A Mesa Diretiva da Câmara de Mogi das Cruzes arquivou ontem o pedido de cassação do mandato do prefeito Caio Cunha (Pode), protocolado no final de janeiro por um militante político local. O documento acusava o chefe do Executivo de improbidade administrativa ao nomear de maneira irregular o secretário de Governo, Francisco Cardoso de Camargo Filho, o Cochi, para a composição do gabinete. Segundo o acusador, Cochi teria sido condenado pela Justiça enquanto foi secretário de Estado de Santa Catarina, na década passada.

A conclusão é de que o caso em Santa Catarina foi encerrado com a aplicação de multa administrativa e que nenhum dos envolvidos teve seus direitos políticos suspensos ou foram proibidos de trabalhar para a administração pública. Com isso, o pedido de cassação foi arquivado e o processo não precisou ser encaminhado à Comissão de Justiça e Redação.

O pedido de cassação deveria ser lido no expediente da primeira sessão da Câmara, em 2 de fevereiro, mas o vereador Policial Maurino (Pode) protocolou ofício para que a solicitação fosse remetida à Comissão de Justiça e Redação. O presidente da Casa, Otto Rezende (PSD), enviou novamente o pedido de cassação à Procuradoria Jurídica, para um novo parecer sobre o cumprimento dos requisitos legais mínimos para sua avaliação. No dia seguinte, a Procuradoria estabeleceu que a Mesa Diretiva deveria analisar o processo.

Na terça-feira passada, o secretário Cochi compareceu à Câmara para prestar esclarecimentos sobre sua nomeação e as alegações apresentadas no pedido de cassação.
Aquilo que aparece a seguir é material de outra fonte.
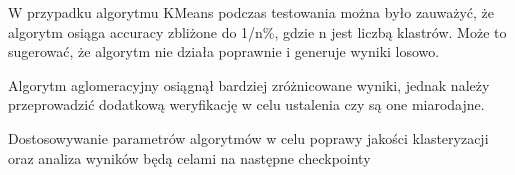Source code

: \documentclass{classrep}
\begin{document}
{{            W przypadku algorytmu KMeans podczas testowania można było zauważyć, że algorytm osiąga accuracy zbliżone
            do 1/n\%, gdzie n jest liczbą klastrów. Może to sugerować, że algorytm nie działa poprawnie i generuje
            wyniki losowo.

            Algorytm aglomeracyjny osiągnął bardziej zróżnicowane wyniki, jednak należy przeprowadzić dodatkową
            weryfikację w celu ustalenia czy są one miarodajne.

            Dostosowywanie parametrów algorytmów w celu poprawy jakości klasteryzacji oraz analiza wyników będą
            celami na następne checkpointy
        }
    }


    \begin{thebibliography}{0}
    \end{thebibliography}
\end{document}
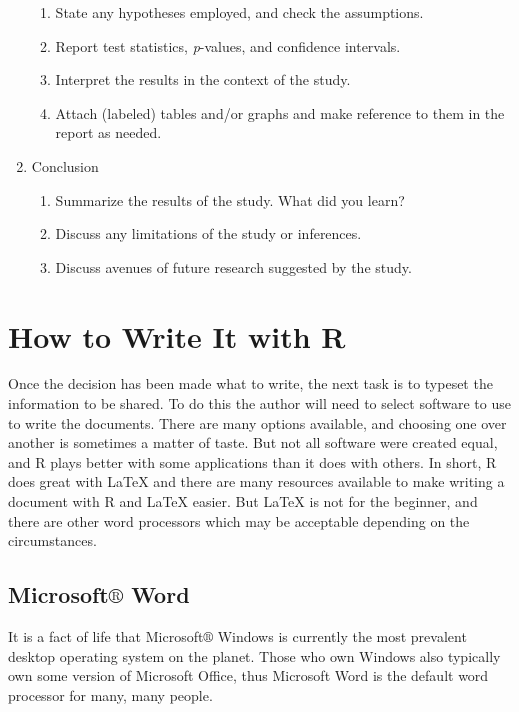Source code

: \documentclass[captions=tableheading]{scrbook}
\begin{document}
\begin{enumerate}
\begin{enumerate}
\item State any hypotheses employed, and check the assumptions.
\item Report test statistics, \emph{p}-values, and confidence intervals.
\item Interpret the results in the context of the study.
\item Attach (labeled) tables and/or graphs and make reference to them in the report as needed.
\end{enumerate}
\item Conclusion
\begin{enumerate}
\item Summarize the results of the study. What did you learn?
\item Discuss any limitations of the study or inferences.
\item Discuss avenues of future research suggested by the study.
\end{enumerate}
\end{enumerate}
\section{How to Write It with R}
\label{sec-22-2}

\label{sec:How-to-Write}
Once the decision has been made what to write, the next task is to typeset the information to be shared. To do this the author will need to select software to use to write the documents. There are many options available, and choosing one over another is sometimes a matter of taste. But not all software were created equal, and \textsf{R} plays better with some applications than it does with others. 
In short, \textsf{R} does great with \LaTeX{} and there are many resources available to make writing a document with \textsf{R} and \LaTeX{} easier. But \LaTeX{} is not for the beginner, and there are other word processors which may be acceptable depending on the circumstances.
\subsection{Microsoft\(\circledR\) Word}
\label{sec-22-2-1}

It is a fact of life that Microsoft\(\circledR\) Windows is currently the most prevalent desktop operating system on the planet. Those who own Windows also typically own some version of Microsoft Office, thus Microsoft Word is the default word processor for many, many people.  
\end{document}
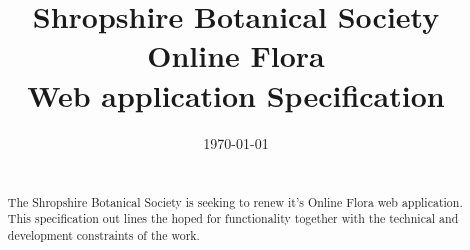 \documentclass[a4paper,12pt,landscape]{article}
\title{Shropshire Botanical Society Online Flora\\
Web application Specification}
\author{\documentauthor}
\date{\today}
\begin{document}
\maketitle
\begin{abstract}
  \begin{center}
    \begin{minipage}{0.5\textwidth}
      \strut\\
      The Shropshire Botanical Society is seeking
      to renew it's Online Flora web application.
      This specification out lines the hoped for functionality
      together with the technical
      and
      development constraints of the work.
    \end{minipage}
  \end{center}
\end{abstract}

\newpage%
\mbox{}
\clearpage
\end{document}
Mais uma vez ele afirmou que a punição no processo foi de natureza administrativa, e que não houve decisão da Justiça pela interrupção de seus direitos políticos. Na ocasião, a maioria dos vereadores mostrou-se favorável pelo arquivamento do processo.

Segundo o que foi divulgado na imprensa, Cochi teria sido condenado em primeira instância por contratar sem o devido processo licitatório uma empresa para a realização de projetos 3D, aquisição e instalação de mobília, durante o período em que foi diretor-executivo da Agência Reguladora dos Serviços Públicos de Santa Catarina (Agesc). Na segunda instância, o atual secretário de Governo foi absolvido das acusações de improbidade, mas no Supremo Tribunal de Justiça (STJ) foi determinado o pagamento de uma multa, sem perda dos direitos políticos.